* **TRY IT**: Word for word, reproduce each line of the data below, omitting every image.

::::::::::

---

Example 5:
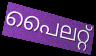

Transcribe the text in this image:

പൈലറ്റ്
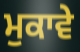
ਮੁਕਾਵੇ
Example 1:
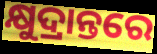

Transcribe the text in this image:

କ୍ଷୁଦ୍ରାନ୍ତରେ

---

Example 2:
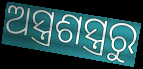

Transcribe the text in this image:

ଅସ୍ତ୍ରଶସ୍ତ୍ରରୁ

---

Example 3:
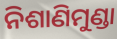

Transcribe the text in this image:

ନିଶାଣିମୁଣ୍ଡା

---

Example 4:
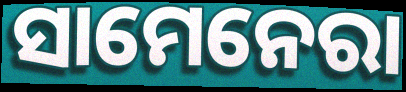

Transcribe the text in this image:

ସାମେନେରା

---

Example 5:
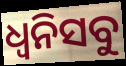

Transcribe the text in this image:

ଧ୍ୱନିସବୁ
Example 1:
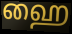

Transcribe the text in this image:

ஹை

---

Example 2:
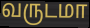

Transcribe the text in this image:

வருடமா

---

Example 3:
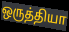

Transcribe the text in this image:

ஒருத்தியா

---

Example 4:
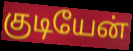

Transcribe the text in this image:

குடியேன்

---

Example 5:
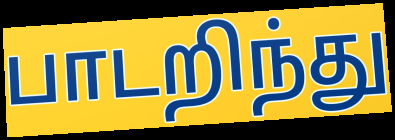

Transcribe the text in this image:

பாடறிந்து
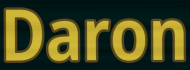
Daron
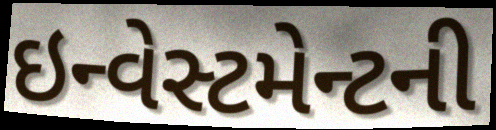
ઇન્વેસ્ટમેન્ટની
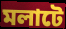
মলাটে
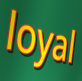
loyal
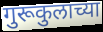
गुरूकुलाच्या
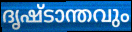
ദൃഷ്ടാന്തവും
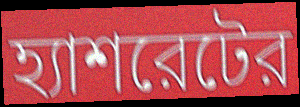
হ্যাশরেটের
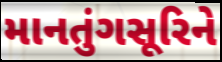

::::::::::

* **THE ANSWER**:
---

Example 5:

Transcribe the text in this image:

പൈലറ്റ്
ਮੁਕਾਵੇ
Example 1:

Transcribe the text in this image:

କ୍ଷୁଦ୍ରାନ୍ତରେ

---

Example 2:

Transcribe the text in this image:

ଅସ୍ତ୍ରଶସ୍ତ୍ରରୁ

---

Example 3:

Transcribe the text in this image:

ନିଶାଣିମୁଣ୍ଡା

---

Example 4:

Transcribe the text in this image:

ସାମେନେରା

---

Example 5:

Transcribe the text in this image:

ଧ୍ୱନିସବୁ
Example 1:

Transcribe the text in this image:

ஹை

---

Example 2:

Transcribe the text in this image:

வருடமா

---

Example 3:

Transcribe the text in this image:

ஒருத்தியா

---

Example 4:

Transcribe the text in this image:

குடியேன்

---

Example 5:

Transcribe the text in this image:

பாடறிந்து
Daron
ઇન્વેસ્ટમેન્ટની
মলাটে
loyal
गुरूकुलाच्या
ദൃഷ്ടാന്തവും
হ্যাশরেটের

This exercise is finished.